Second, the objections of the brokerage and insurance industries to fiduciary rules are well-known. (For an overview of the SEC’s twenty-year struggle with conduct standards, see Consumer Federation of America letter, to the SEC, September 14, 2017. Also see the CFA letter.)
Industry objections are largely without merit. I do not say this lightly. I say this with respect to the abundance of evidence on the record — and after ten-years listening to industry objections and obfuscation, starting with the Obama June 2009 Treasury paper’s fiduciary proposal. At best these objections lack seriousness and substantiation. At worst they insult the intelligence of investors, policymakers and regulators. Here are six examples.
- The industry supports Reg BI. By all accounts, as noted above, Reg BI is a broker standard, not a fiduciary standard.
- The industry wrongly asserts a fiduciary standard means advice will be curtailed. …and offers no independent substantiation. Nonsense. Smaller investors abandoned by BDs providing incidental and conflicted advice can and are being serviced by IAs providing real fiduciary advice for a fee.
- The industry wrongly asserts a fiduciary standard means fewer choices. … and offers no independent substantiation. Nonsense. Poor choices of purveyors of expensive products will be reduced; better choices of advice with lower cost products will increase. The experience of the DOL rule before it was eliminated demonstrates the market will respond to a fiduciary duty. (See letter above. Also visit https://noincidentalinvestors.org/)
- The industry wrongly asserts federal preemption is an issue. As Consumer Federation and others wrote to Nevada’s Secretary of State’s Securities Division on March 1, “Industry groups incorrectly argue that the record to record-keeping in NSMIA precludes states from promulgating a fiduciary duty for brokers’ advice. They erroneously claim that any heightened state-based standard of conduct that may cause a firm to voluntarily keep a record that isn’t also required under federal law would be pre-empted. This is clearly wrong. States can and often do impose fiduciary duties on brokers in specific circumstances, despite the fact that there is no federal fiduciary duty for brokers.”
- The industry wrongly asserts state standards are unnecessary. At the November 2, 2018 conference regarding New Jersey’s proposed fiduciary rule, the Financial Services Institute, (FSI) said the SEC’s Reg BI makes state action unnecessary.
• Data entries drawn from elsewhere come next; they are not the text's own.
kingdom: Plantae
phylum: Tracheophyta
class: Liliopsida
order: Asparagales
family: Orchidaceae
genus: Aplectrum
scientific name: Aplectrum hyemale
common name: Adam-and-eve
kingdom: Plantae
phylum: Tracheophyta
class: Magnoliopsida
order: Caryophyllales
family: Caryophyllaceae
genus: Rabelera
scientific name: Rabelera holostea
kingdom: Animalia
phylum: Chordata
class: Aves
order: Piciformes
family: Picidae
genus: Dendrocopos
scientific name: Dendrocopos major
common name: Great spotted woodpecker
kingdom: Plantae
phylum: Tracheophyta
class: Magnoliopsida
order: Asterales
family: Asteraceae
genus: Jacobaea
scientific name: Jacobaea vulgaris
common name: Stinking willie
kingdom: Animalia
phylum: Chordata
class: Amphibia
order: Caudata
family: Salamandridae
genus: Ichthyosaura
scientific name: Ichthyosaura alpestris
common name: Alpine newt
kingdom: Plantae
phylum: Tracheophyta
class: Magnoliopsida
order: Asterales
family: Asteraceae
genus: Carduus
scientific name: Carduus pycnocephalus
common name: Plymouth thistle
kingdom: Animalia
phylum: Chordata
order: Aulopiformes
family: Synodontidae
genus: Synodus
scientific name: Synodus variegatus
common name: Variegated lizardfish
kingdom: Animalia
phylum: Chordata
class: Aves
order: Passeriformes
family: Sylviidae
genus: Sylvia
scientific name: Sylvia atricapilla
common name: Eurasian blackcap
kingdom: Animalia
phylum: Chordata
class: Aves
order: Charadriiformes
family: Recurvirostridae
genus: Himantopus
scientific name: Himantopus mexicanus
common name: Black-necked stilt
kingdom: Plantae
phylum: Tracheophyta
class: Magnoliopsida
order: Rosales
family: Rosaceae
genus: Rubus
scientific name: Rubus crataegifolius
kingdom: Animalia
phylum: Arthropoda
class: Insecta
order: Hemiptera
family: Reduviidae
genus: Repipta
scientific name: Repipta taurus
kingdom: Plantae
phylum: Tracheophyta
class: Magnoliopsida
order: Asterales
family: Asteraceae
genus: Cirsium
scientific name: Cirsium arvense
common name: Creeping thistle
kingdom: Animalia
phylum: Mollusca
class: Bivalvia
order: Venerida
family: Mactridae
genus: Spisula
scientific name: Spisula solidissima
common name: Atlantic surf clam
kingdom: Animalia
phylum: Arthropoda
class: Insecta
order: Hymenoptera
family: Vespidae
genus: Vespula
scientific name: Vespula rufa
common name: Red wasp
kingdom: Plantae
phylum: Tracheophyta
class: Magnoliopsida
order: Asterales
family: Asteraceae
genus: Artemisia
The Securities Industry Financial Markets Association (SIFMA) urged New Jersey to NOT impose, “duplicative, different and / or conflicting conduct standards” because, SIFMA wrongly asserts, they will cause investor confusion. SIFMA urged New Jersey to let the SEC pass RBI, as “It is difficult to imagine what new requirements a state standard would include that would be additive to the substantive investor protections in Reg BI.”
- Industry views are, literally, contrary to the views of just about all others. They are contrary to the views of leading jurists in history, leaders who crafted the Advisers Act of 1940 as expressed in the Supreme Court in SEC V. Capital Gains Research. They are contrary to simple notions of logic and common sense about advice and sales and to today’s advisor leaders and fiduciary experts. At its best, the industry case is un-serious and unsubstantiated. At its worst it insults the intelligence of investors, policymakers and regulators. Think about this: After ten years battling against fiduciary duties, no independent expert can be found to speak out for the industry’s views and to refute the case of fiduciary scholars and investor advocates. Not one.
Maryland has a unique opportunity to lead the nation towards a real fiduciary standard. Thank you for this opportunity for the Institute to express its views.